If Grab succeeds in both ground transportation and payments, the company could become the first to understand how Southeast Asians move around and shop, both online and offline. "If we are able to leverage on GrabPay, ride-sharing and the transportation services, we [can] create the real first uniformed data platform on the ASEAN consumer," Maa said.
In the age of autonomous driving where mobility becomes a part of the online network, the winner in transportation will equate to the winner in the data war. That seems to be SoftBank's aim through its investments in ride-sharing services. "SoftBank is trying to overhaul Google's and Amazon.com's dominance in big data," said a venture capitalist close to SoftBank's Son.
The number of rides processed daily on ride-hailing apps in which SoftBank has invested has reached 45 million. "Cars can one day become commoditized as a functioning piece in the broader transportation network," Son said. "This is when platform operators can become winners, just like Google, Facebook, Tencent and Alibaba won over hardware manufacturers," he said.

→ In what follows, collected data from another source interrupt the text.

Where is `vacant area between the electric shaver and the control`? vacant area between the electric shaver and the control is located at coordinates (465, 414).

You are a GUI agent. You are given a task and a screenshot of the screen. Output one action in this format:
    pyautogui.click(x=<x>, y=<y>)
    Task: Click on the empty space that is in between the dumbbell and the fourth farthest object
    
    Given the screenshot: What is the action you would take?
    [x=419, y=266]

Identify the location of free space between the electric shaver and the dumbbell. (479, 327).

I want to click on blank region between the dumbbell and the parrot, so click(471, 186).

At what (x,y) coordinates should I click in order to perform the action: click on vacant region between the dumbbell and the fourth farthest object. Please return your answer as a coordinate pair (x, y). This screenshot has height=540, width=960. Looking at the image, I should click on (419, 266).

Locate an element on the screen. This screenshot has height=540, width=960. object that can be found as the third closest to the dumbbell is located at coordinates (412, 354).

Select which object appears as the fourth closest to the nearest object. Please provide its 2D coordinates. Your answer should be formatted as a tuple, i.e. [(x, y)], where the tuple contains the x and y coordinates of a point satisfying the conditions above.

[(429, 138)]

And Grab is a key player in SoftBank's future. Jones, the analyst with Canalys, said that with its self-driving taxi plans, Grab has the potential to "become the one-stop shop everything we can do, buy or visit in a city." But he points out the company needs "more strategic partnerships and more acquisitions" to create fleet-management solutions and an app that enables its visions.
With payments, big data and self-driving cars under its belt, Grab's possible business areas seem limitless. "There is no one specific company that has all of the characteristics we aspire to be," said Maa. "I hope it's just us, but later."
Staff writer Sadachika Watanabe in Tokyo contributed to this report.